Carnival Cruise Line will be rockin’ out on the seas next year. The new line-up of rock, country, and R&B artists for the Carnival LIVE concert series — bringing musicians onboard in ports of call like St. Thomas and Cozumel — include Smokey Robinson, Journey, Styx and Rascal Flatts. In all, the shows will be offered on 10 ships, departing from Miami, Port Canaveral, Tampa, Jacksonville, Charleston, and, for the first time, Galveston. Tickets start at $35 for general admission, but get them fast; the line says that the concerts, held in the ships’ main theaters, consistently sell out.
Been thinking about sailing with Princess Cruises? Now’s the time to take the plunge — as it celebrates its 50th anniversary in the coming year, the cruise line will be introducing special entertainment as well as themed dining across is fleet in the coming year.
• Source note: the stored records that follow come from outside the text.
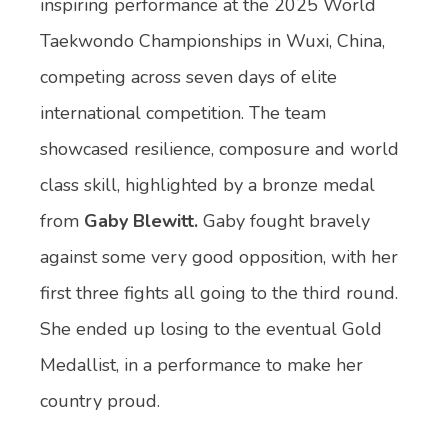
inspiring performance at the 2025 World
Taekwondo Championships in Wuxi, China,
competing across seven days of elite
international competition. The team
showcased resilience, composure and world
class skill, highlighted by a bronze medal
from
Gaby Blewitt.
Gaby fought bravely
against some very good opposition, with her
first three fights all going to the third round.
She ended up losing to the eventual Gold
Medallist, in a performance to make her
country proud.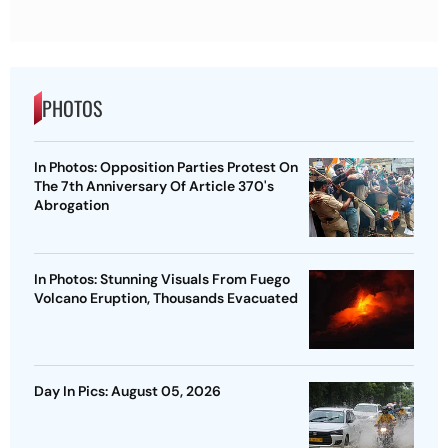
PHOTOS
In Photos: Opposition Parties Protest On
The 7th Anniversary Of Article 370's
Abrogation
In Photos: Stunning Visuals From Fuego
Volcano Eruption, Thousands Evacuated
Day In Pics: August 05, 2026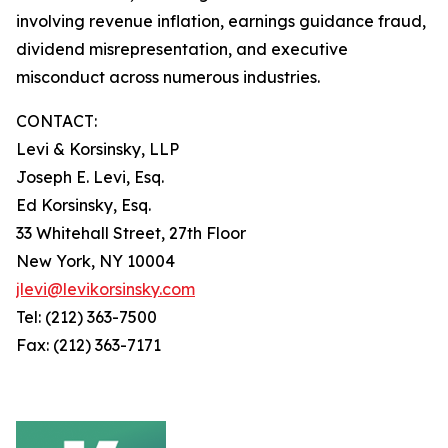
involving revenue inflation, earnings guidance fraud,
dividend misrepresentation, and executive
misconduct across numerous industries.
CONTACT:
Levi & Korsinsky, LLP
Joseph E. Levi, Esq.
Ed Korsinsky, Esq.
33 Whitehall Street, 27th Floor
New York, NY 10004
jlevi@levikorsinsky.com
Tel: (212) 363-7500
Fax: (212) 363-7171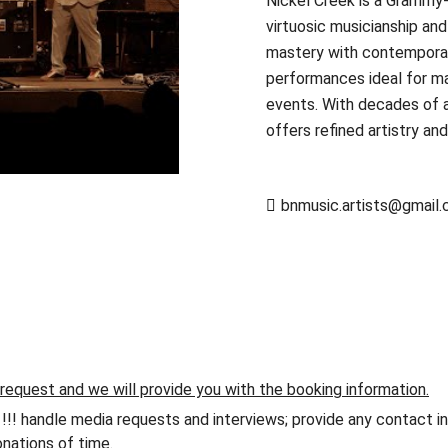
Nickel Creek is a Grammy-
virtuosic musicianship an
mastery with contemporary 
performances ideal for maj
events. With decades of a
offers refined artistry an
bnmusic.artists@gmail
 request and we will provide you with the booking information.
andle media requests and interviews; provide any contact info
nations of time.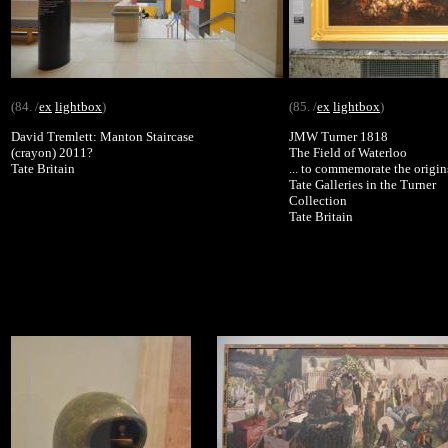
(84. /
ex
lightbox
)
(85. /
ex
lightbox
)
David Tremlett: Manton Staircase
JMW Turner 1818
(crayon) 2011?
The Field of Waterloo
Tate Britain
... to commemorate the origin
Tate Galleries in the Turner
Collection
Tate Britain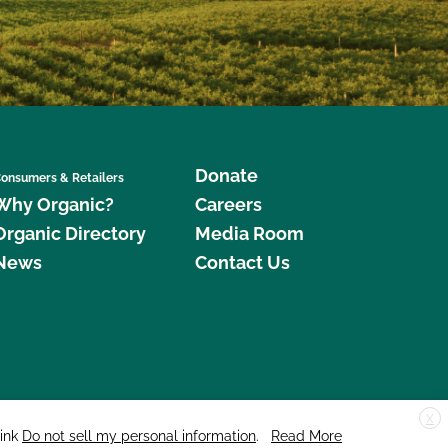
Donate
onsumers & Retailers
Why Organic?
Careers
Organic Directory
Media Room
News
Contact Us
X
edar Street, Suite 248, Santa Cruz, CA 95060 © 2026 CCOF.org
link
Do not sell my personal information
.
Read More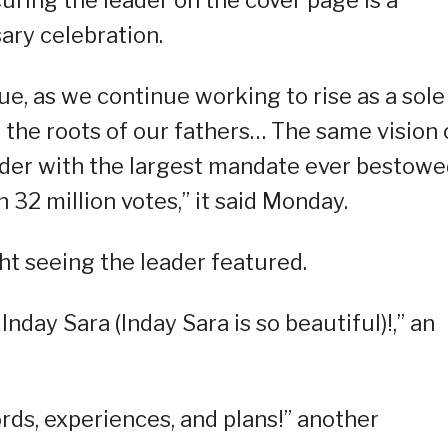
sary celebration.
ue, as we continue working to rise as a sole
 the roots of our fathers… The same vision 
ader with the largest mandate ever bestow
n 32 million votes,” it said Monday.
ht seeing the leader featured.
Inday Sara (Inday Sara is so beautiful)!,” an
ords, experiences, and plans!” another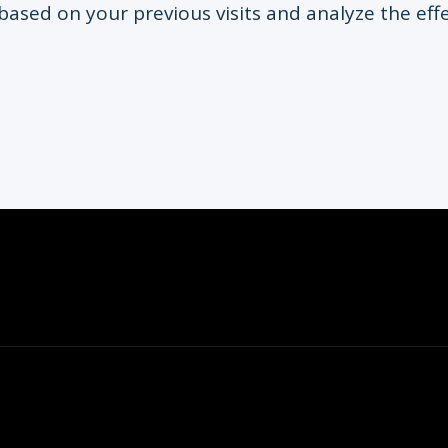
based on your previous visits and analyze the eff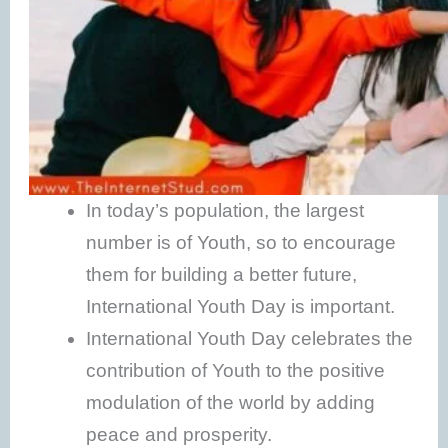
In today’s population, the largest
number is of Youth, so to encourage
them for building a better future,
International Youth Day is important.
International Youth Day celebrates the
contribution of Youth to the positive
modulation of the world by adding
peace and prosperity.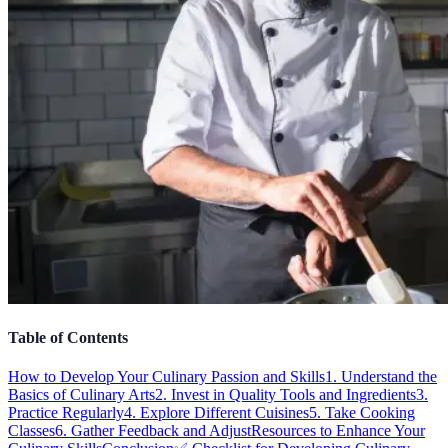
Table of Contents
How to Develop Your Culinary Passion and Skills
1. Understand the
Basics of Culinary Arts
2. Invest in Quality Tools and Ingredients
3.
Practice Regularly
4. Explore Different Cuisines
5. Take Cooking
Classes
6. Gather Feedback and Adjust
Resources to Enhance Your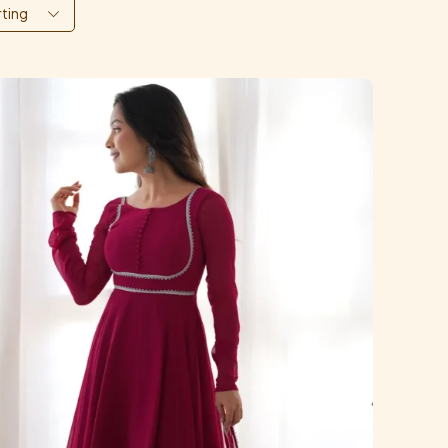
rting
A “Love Boat” Disco Deck Party, honoring the role that the hit TV show played in the line’s history, and the Chocolate Journeys dessert experience, featuring treats such as chocolate raspberry mousse with vanilla crème brulee, are just some examples. The celebrations kick off on November 5 with a naming ceremony of the Regal Princess, before the ship begins its maiden series of Eastern Caribbean cruises. (For “Love Boat” fans: Original cast will be onboard the first sailing!) Rates for winter departures start at $519 per person for six nights.